'데이터 엔지니어'로 성장하기

정리하는 걸 좋아하고, 남이 읽으면 더 좋아함

Data/Airflow

udemy)Airflow Operators Guide_5,6,7장 :: mightytedkim

MightyTedKim 2022. 3. 1. 23:10
728x90
반응형
 

3/1절 연휴동안 다 들을라했는데, 웹툰보고 놀다가 못함 ㅜㅜ 

이번주 평일에 시간을 내야겠음

Section 5: DAG dependencies  | 1hr 7min

  • 45. Introduction 1min
    1. 파트너A/B/C에게서 데이터를 받는데, 각 파트너마다 dag가 있다고 치자
    2. 다 완료되면, 특정 공통된 task를 실행한다.
     
  • 46. SubDagOperator 11min
복잡한 dag가 있는데, 특정 로직을 공유한다고 치자.
이 때 그룹핑할 수 있고, 시각적으로 명확하게 하는 역할을 한다.
 
장단점이 있음.
1. 시각화하려고 새로운 dag를 만들어야함
2. 새로운 dag를  또 후출해야하는 불편함이 있음
 
default_args는 똑같아야함. 부모/자식 간의 설정
dag_id도 명확하게 규정되야함.
 
worker_slot도 필요함
 
pool을 정의했다면, sub_dag가 공유하지 않을 수도 있음'
 
아래처럼 end를 a/b/c 이후에 공통으로 실행한다면, 
 
아래처럼 그루핑을 할 수 있음
$ parent_dag.py

from airflow.operators.bash import BashOperator
from airflow.operators.subdag import SubDagOperator
from subdag import subdag_factory

with DAG ():
  start=BashOperator("start", bash_command="echo 'start'")

  group_training_tasks=SubDagOperator(
    "grouping_training_tasks",
    sub_dag=subdag_factory('parent_dag', 'grouping_training_tasks', default_args)
  )

  #trainning_a=BashOperator("trainning_a", bash_command="echo 'trainning_a'")
  #trainning_b=BashOperator("trainning_b", bash_command="echo 'trainning_b'")
  #trainning_c=BashOperator("trainning_c", bash_command="echo 'trainning_c'")

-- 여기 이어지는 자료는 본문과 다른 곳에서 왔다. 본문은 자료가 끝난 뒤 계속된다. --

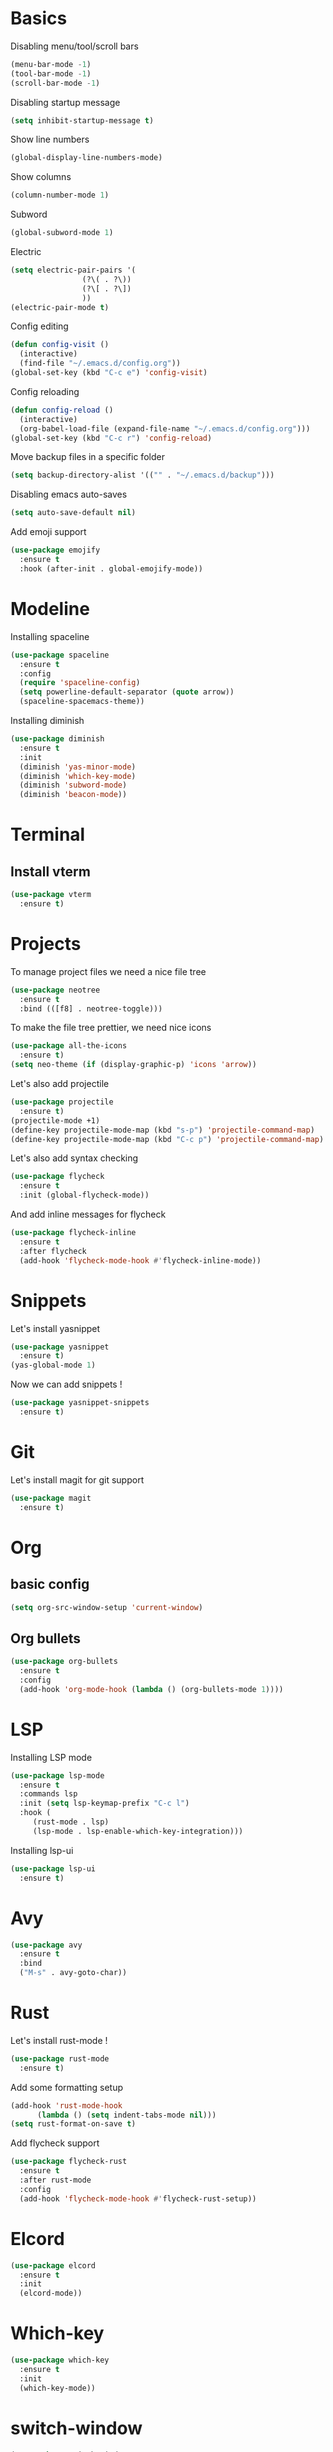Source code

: * Basics
Disabling menu/tool/scroll bars

#+begin_src emacs-lisp
(menu-bar-mode -1)
(tool-bar-mode -1)
(scroll-bar-mode -1)
#+end_src

Disabling startup message
#+begin_src emacs-lisp
(setq inhibit-startup-message t)
#+end_src

Show line numbers
#+begin_src emacs-lisp
  (global-display-line-numbers-mode)
#+end_src

Show columns
#+begin_src emacs-lisp
  (column-number-mode 1)
#+end_src

Subword
#+begin_src emacs-lisp
  (global-subword-mode 1)
#+end_src

Electric
#+begin_src emacs-lisp
  (setq electric-pair-pairs '(
			      (?\( . ?\))
			      (?\[ . ?\])
			      ))
  (electric-pair-mode t)
#+end_src

Config editing
#+begin_src emacs-lisp
  (defun config-visit ()
    (interactive)
    (find-file "~/.emacs.d/config.org"))
  (global-set-key (kbd "C-c e") 'config-visit)
#+end_src

Config reloading
#+begin_src emacs-lisp
  (defun config-reload ()
    (interactive)
    (org-babel-load-file (expand-file-name "~/.emacs.d/config.org")))
  (global-set-key (kbd "C-c r") 'config-reload)
#+end_src

Move backup files in a specific folder
#+begin_src emacs-lisp
  (setq backup-directory-alist '(("" . "~/.emacs.d/backup")))
#+end_src

Disabling emacs auto-saves
#+begin_src emacs-lisp
  (setq auto-save-default nil)
#+end_src

Add emoji support
#+begin_src emacs-lisp
  (use-package emojify
    :ensure t
    :hook (after-init . global-emojify-mode))
#+End_src
* Modeline
Installing spaceline
#+begin_src emacs-lisp
  (use-package spaceline
    :ensure t
    :config
    (require 'spaceline-config)
    (setq powerline-default-separator (quote arrow))
    (spaceline-spacemacs-theme))
#+end_src

Installing diminish
#+begin_src emacs-lisp
  (use-package diminish
    :ensure t
    :init
    (diminish 'yas-minor-mode)
    (diminish 'which-key-mode)
    (diminish 'subword-mode)
    (diminish 'beacon-mode))
#+end_src
* Terminal
** Install vterm
#+begin_src emacs-lisp
  (use-package vterm
    :ensure t)
#+end_src

* Projects

To manage project files we need a nice file tree
#+begin_src emacs-lisp
  (use-package neotree
    :ensure t
    :bind (([f8] . neotree-toggle)))
#+end_src

To make the file tree prettier, we need nice icons
#+begin_src emacs-lisp
  (use-package all-the-icons
    :ensure t)
  (setq neo-theme (if (display-graphic-p) 'icons 'arrow))
#+end_src

Let's also add projectile
#+begin_src emacs-lisp
  (use-package projectile
    :ensure t)
  (projectile-mode +1)
  (define-key projectile-mode-map (kbd "s-p") 'projectile-command-map)
  (define-key projectile-mode-map (kbd "C-c p") 'projectile-command-map)
#+end_src

Let's also add syntax checking
#+begin_src emacs-lisp
  (use-package flycheck
    :ensure t
    :init (global-flycheck-mode))
#+end_src

And add inline messages for flycheck
#+begin_src emacs-lisp
  (use-package flycheck-inline
    :ensure t
    :after flycheck
    (add-hook 'flycheck-mode-hook #'flycheck-inline-mode))
#+end_src

* Snippets
Let's install yasnippet
#+begin_src emacs-lisp
  (use-package yasnippet
    :ensure t)
  (yas-global-mode 1)
#+end_src

Now we can add snippets !
#+begin_src emacs-lisp
  (use-package yasnippet-snippets
    :ensure t)
#+end_src
* Git
Let's install magit for git support
#+begin_src emacs-lisp
  (use-package magit
    :ensure t)
#+end_src
* Org
** basic config
#+begin_src emacs-lisp
  (setq org-src-window-setup 'current-window)
#+end_src
** Org bullets
#+begin_src emacs-lisp
  (use-package org-bullets
    :ensure t
    :config
    (add-hook 'org-mode-hook (lambda () (org-bullets-mode 1))))
#+end_src

* LSP
Installing LSP mode
#+begin_src emacs-lisp
  (use-package lsp-mode
    :ensure t
    :commands lsp
    :init (setq lsp-keymap-prefix "C-c l")
    :hook (
	   (rust-mode . lsp)
	   (lsp-mode . lsp-enable-which-key-integration)))
#+end_src

Installing lsp-ui
#+begin_src emacs-lisp
  (use-package lsp-ui
    :ensure t)
#+end_src
* Avy
#+begin_src emacs-lisp
  (use-package avy
    :ensure t
    :bind
    ("M-s" . avy-goto-char))
#+end_src
* Rust
Let's install rust-mode !
#+begin_src emacs-lisp
  (use-package rust-mode
    :ensure t)
#+end_src

Add some formatting setup
#+begin_src emacs-lisp
  (add-hook 'rust-mode-hook
	    (lambda () (setq indent-tabs-mode nil)))
  (setq rust-format-on-save t)
#+end_src

Add flycheck support
#+begin_src emacs-lisp
  (use-package flycheck-rust
    :ensure t
    :after rust-mode
    :config
    (add-hook 'flycheck-mode-hook #'flycheck-rust-setup))
#+end_src

* Elcord
#+begin_src emacs-lisp
  (use-package elcord
    :ensure t
    :init
    (elcord-mode))
#+end_src

* Which-key
#+begin_src emacs-lisp
  (use-package which-key
    :ensure t
    :init
    (which-key-mode))
#+end_src

* switch-window
#+begin_src emacs-lisp
  (use-package switch-window
    :ensure t
    :config
    (setq switch-window-input-style 'minibuffer)
    (setq switch-window-increase 4)
    (setq switch-window-threshold 2)
    (setq switch-window-shortcut-style 'qwerty)
    (setq switch-window-qwerty-shortcuts
	  '("q" "s" "d" "f" "h" "j" "k" "l"))
    :bind
    ([remap other-window] . switch-window))
#+end_src
* Rainbow
#+begin_src emacs-lisp
  (use-package rainbow-mode
    :ensure t
    :init (rainbow-mode 1))

  (use-package rainbow-delimiters
    :ensure t
    :init
    (rainbow-delimiters-mode 1))
#+end_src
* Beacon
#+begin_src emacs-lisp
  (use-package beacon
    :ensure t
    :init
    (beacon-mode 1))
#+end_src

* Utilities
** y-or-n-p
Uses y-or-n-p instead of 'yes-or-no-p
#+begin_src emacs-lisp
  (defalias 'yes-or-no-p 'y-or-n-p)
#+end_src

** Scroll conservatively
#+begin_src emacs-lisp
  (setq scroll-conservatively 100)
#+end_src

** Ring bell
#+begin_src emacs-lisp
  (setq ring-bell-function 'ignore)
#+end_src 

** Line highlighting
#+begin_src emacs-lisp
  (when window-system (global-hl-line-mode t))
#+end_src

** Symbols prettifying
#+begin_src emacs-lisp
  (when window-system (global-prettify-symbols-mode t))
#+end_src

** Backups, autosaves
#+begin_src emacs-lisp
  (setq make-backup-file nil)
  (setq auto-save-default nil)
#+end_src

* Autocompletion
#+begin_src emacs-lisp
  (use-package company
    :ensure t
    :init
    (add-hook 'after-init-hook 'global-company-mode))
#+end_src
* IDO
#+begin_src emacs-lisp
  (use-package ido
    :ensure t
    :init
    (ido-mode t))

  (use-package ido-vertical-mode
    :ensure t
    :init
    (ido-vertical-mode 1))
  (setq ido-vertical-define-keys 'C-n-and-C-p-only)
#+End_src
* Swiper
#+begin_src emacs-lisp
  (use-package swiper
    :ensure t
    :bind ("C-s" . swiper))
#+end_src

  end=BashOperator("end", bash_command="echo 'end'")

#start >> [training_a, training_b. training_c] >> end
#start >> group_training_tasks >> end


--------------------------
$ subdag.py
from airflow.models import DAG
from airflow.operators.bash import BashOperator

def subdag_factory(parent_dag_id, subdag_id, default_args):

  with DAG(f"{parent_dag_id}.{sub_dag_id}", default_args=default_args) as dag:
    trainning_a=BashOperator("trainning_a", bash_command="echo 'trainning_a'")
    trainning_b=BashOperator("trainning_b", bash_command="echo 'trainning_b'")
    trainning_c=BashOperator("trainning_c", bash_command="echo 'trainning_c'")
return dag

  • 47. Deep dive into the SubDagOperator 11min
subdag의 deadlock 이해
 
테스트를 위해 airflow pareallesim을 3로 설정하고 grouping task 3개를 아래처럼 설정
 
# airflow config -> AIRFLOW__CORE__PAREALLELISM=3

$ parent_dag.py

from airflow.operators.bash import BashOperator
from airflow.operators.subdag import SubDagOperator
from subdag import subdag_factory

with DAG ():
  start=BashOperator("start", bash_command="echo 'start'")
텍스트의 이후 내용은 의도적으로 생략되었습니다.